--- Problem to solve ---
Update the items below by replacing "dist" with "distance" wherever it occurs, leaving everything else unchanged.

[Extracted data entries]
%%

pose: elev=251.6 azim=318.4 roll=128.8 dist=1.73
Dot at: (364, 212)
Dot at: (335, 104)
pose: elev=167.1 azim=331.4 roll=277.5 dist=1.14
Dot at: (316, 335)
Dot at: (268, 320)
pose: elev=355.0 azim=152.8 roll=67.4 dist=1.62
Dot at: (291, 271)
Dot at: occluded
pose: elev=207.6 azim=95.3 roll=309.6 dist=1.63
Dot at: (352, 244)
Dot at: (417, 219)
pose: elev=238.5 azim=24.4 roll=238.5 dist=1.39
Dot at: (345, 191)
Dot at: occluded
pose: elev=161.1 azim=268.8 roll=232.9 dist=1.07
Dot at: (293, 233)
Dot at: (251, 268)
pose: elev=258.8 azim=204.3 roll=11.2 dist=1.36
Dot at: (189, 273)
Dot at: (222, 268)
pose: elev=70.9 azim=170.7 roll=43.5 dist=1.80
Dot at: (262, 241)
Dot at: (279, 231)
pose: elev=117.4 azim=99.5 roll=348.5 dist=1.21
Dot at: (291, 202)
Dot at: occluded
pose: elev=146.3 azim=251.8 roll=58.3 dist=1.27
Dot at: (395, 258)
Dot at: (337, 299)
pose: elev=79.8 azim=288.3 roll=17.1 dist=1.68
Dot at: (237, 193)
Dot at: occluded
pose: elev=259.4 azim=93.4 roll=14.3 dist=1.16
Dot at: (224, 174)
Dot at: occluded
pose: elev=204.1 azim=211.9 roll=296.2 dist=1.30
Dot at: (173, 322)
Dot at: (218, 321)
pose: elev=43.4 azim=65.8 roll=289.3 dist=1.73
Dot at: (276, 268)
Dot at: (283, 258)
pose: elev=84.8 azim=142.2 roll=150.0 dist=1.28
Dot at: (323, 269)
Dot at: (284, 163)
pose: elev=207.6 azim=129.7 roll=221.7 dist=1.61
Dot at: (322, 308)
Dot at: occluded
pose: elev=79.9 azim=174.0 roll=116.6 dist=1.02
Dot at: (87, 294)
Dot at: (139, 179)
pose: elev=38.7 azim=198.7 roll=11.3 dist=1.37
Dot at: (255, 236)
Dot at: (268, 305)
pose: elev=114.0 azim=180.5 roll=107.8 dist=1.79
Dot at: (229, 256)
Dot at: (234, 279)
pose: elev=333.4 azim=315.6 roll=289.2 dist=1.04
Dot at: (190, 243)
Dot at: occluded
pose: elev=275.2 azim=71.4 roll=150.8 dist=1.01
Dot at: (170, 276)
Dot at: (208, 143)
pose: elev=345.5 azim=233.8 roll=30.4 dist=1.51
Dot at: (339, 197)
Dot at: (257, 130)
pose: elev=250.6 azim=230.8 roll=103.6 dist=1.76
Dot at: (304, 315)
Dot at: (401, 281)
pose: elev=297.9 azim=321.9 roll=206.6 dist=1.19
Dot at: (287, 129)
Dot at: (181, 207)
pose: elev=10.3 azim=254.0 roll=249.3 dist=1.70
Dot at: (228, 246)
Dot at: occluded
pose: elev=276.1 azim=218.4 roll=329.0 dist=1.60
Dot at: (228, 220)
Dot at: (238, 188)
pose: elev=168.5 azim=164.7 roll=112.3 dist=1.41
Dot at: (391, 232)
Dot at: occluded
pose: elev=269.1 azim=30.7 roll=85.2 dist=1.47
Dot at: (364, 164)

%%

--- Answer to the problem ---
pose: elev=251.6 azim=318.4 roll=128.8 distance=1.73
Dot at: (364, 212)
Dot at: (335, 104)
pose: elev=167.1 azim=331.4 roll=277.5 distance=1.14
Dot at: (316, 335)
Dot at: (268, 320)
pose: elev=355.0 azim=152.8 roll=67.4 distance=1.62
Dot at: (291, 271)
Dot at: occluded
pose: elev=207.6 azim=95.3 roll=309.6 distance=1.63
Dot at: (352, 244)
Dot at: (417, 219)
pose: elev=238.5 azim=24.4 roll=238.5 distance=1.39
Dot at: (345, 191)
Dot at: occluded
pose: elev=161.1 azim=268.8 roll=232.9 distance=1.07
Dot at: (293, 233)
Dot at: (251, 268)
pose: elev=258.8 azim=204.3 roll=11.2 distance=1.36
Dot at: (189, 273)
Dot at: (222, 268)
pose: elev=70.9 azim=170.7 roll=43.5 distance=1.80
Dot at: (262, 241)
Dot at: (279, 231)
pose: elev=117.4 azim=99.5 roll=348.5 distance=1.21
Dot at: (291, 202)
Dot at: occluded
pose: elev=146.3 azim=251.8 roll=58.3 distance=1.27
Dot at: (395, 258)
Dot at: (337, 299)
pose: elev=79.8 azim=288.3 roll=17.1 distance=1.68
Dot at: (237, 193)
Dot at: occluded
pose: elev=259.4 azim=93.4 roll=14.3 distance=1.16
Dot at: (224, 174)
Dot at: occluded
pose: elev=204.1 azim=211.9 roll=296.2 distance=1.30
Dot at: (173, 322)
Dot at: (218, 321)
pose: elev=43.4 azim=65.8 roll=289.3 distance=1.73
Dot at: (276, 268)
Dot at: (283, 258)
pose: elev=84.8 azim=142.2 roll=150.0 distance=1.28
Dot at: (323, 269)
Dot at: (284, 163)
pose: elev=207.6 azim=129.7 roll=221.7 distance=1.61
Dot at: (322, 308)
Dot at: occluded
pose: elev=79.9 azim=174.0 roll=116.6 distance=1.02
Dot at: (87, 294)
Dot at: (139, 179)
pose: elev=38.7 azim=198.7 roll=11.3 distance=1.37
Dot at: (255, 236)
Dot at: (268, 305)
pose: elev=114.0 azim=180.5 roll=107.8 distance=1.79
Dot at: (229, 256)
Dot at: (234, 279)
pose: elev=333.4 azim=315.6 roll=289.2 distance=1.04
Dot at: (190, 243)
Dot at: occluded
pose: elev=275.2 azim=71.4 roll=150.8 distance=1.01
Dot at: (170, 276)
Dot at: (208, 143)
pose: elev=345.5 azim=233.8 roll=30.4 distance=1.51
Dot at: (339, 197)
Dot at: (257, 130)
pose: elev=250.6 azim=230.8 roll=103.6 distance=1.76
Dot at: (304, 315)
Dot at: (401, 281)
pose: elev=297.9 azim=321.9 roll=206.6 distance=1.19
Dot at: (287, 129)
Dot at: (181, 207)
pose: elev=10.3 azim=254.0 roll=249.3 distance=1.70
Dot at: (228, 246)
Dot at: occluded
pose: elev=276.1 azim=218.4 roll=329.0 distance=1.60
Dot at: (228, 220)
Dot at: (238, 188)
pose: elev=168.5 azim=164.7 roll=112.3 distance=1.41
Dot at: (391, 232)
Dot at: occluded
pose: elev=269.1 azim=30.7 roll=85.2 distance=1.47
Dot at: (364, 164)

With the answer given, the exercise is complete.